Tchaikovsky's Wife () is a 2022 Russian biographical drama film written and directed by Kirill Serebrennikov, starring Alyona Mikhaylova and Odin Biron. The film is a participant in the competition program of the 2022 Cannes Film Festival.

Premise 
Set in the Russian Empire during the second half of the 19th century, the film is about the wife of the composer Pyotr Ilyich Tchaikovsky. She cannot accept her husband's homosexuality and as a result, gradually loses her mind.

Cast 
 Alyona Mikhaylova as Antonina Miliukova, Tchaikovsky's wife
 Odin Biron as Pyotr Ilyich Tchaikovsky
 Yuliya Aug as a crazy old woman
 Miron Fyodorov as Nikolai Rubinstein
 Alexander Gorchilin as Anatoliy Brandukov
 Filipp Avdeyev as a doctor
 Varvara Shmykova
 Vladimir Mishukov as Shlykov
 Andrey Burkovsky as Vladimir Meshchersky
 Maksim Emelyanov
 Ekaterina Ermishina
 Viktor Khorinyak as Peter Jurgenson

Release 
The film was presented at the 75th Cannes Film Festival's main competition on May 18, 2022 (Day 2).
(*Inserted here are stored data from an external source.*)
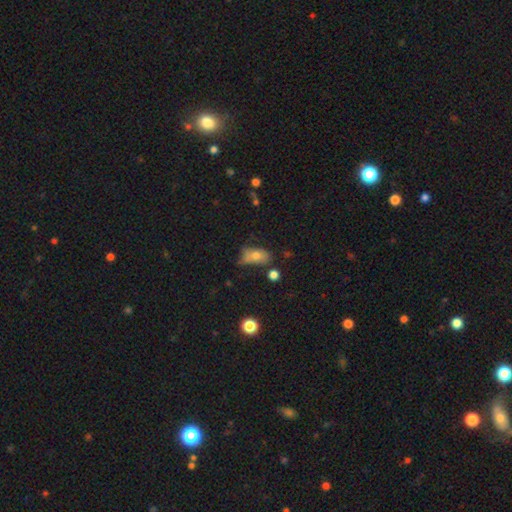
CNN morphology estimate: Q: Smooth or featured?
A: smooth (64%); runner-up: featured or disk (23%)
Q: How rounded?
A: in between (85%); runner-up: round (10%)
Q: Merging?
A: none (39%); runner-up: minor disturbance (35%)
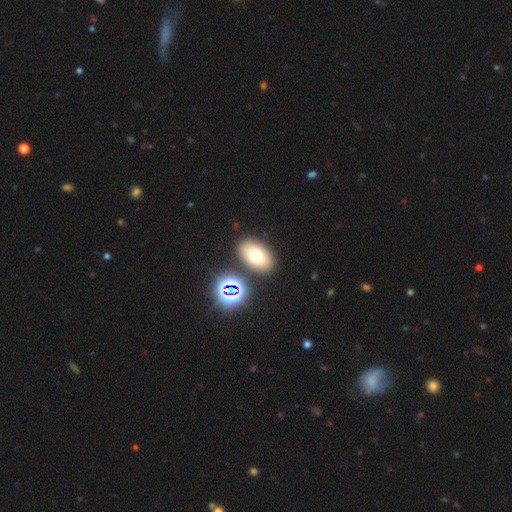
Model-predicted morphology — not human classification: This appears to be a smooth galaxy with no disk features (69%) that is in between round and cigar-shaped (87%). Merging: none (83%).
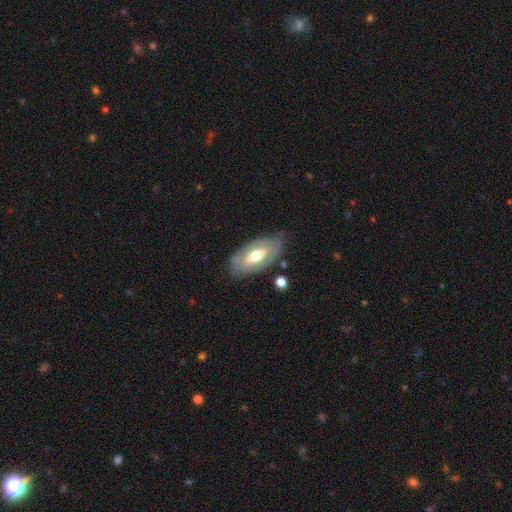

In the context of the ongoing Russian invasion of Ukraine, European Film Academy president Agnieszka Holland criticised the decision to screen a Russian film at the Cannes' main competition, noting that Kirill Serebrennikov "used [the film's festival press conference] to praise a Russian oligarch and compare the tragedy of Russian soldiers to Ukrainian defenders. I would not give him such a chance at this very moment".

Reception 
Film critic Zinaida Pronchenko negatively assessed the film: "One continuous ridiculous metaphor of the Russian world".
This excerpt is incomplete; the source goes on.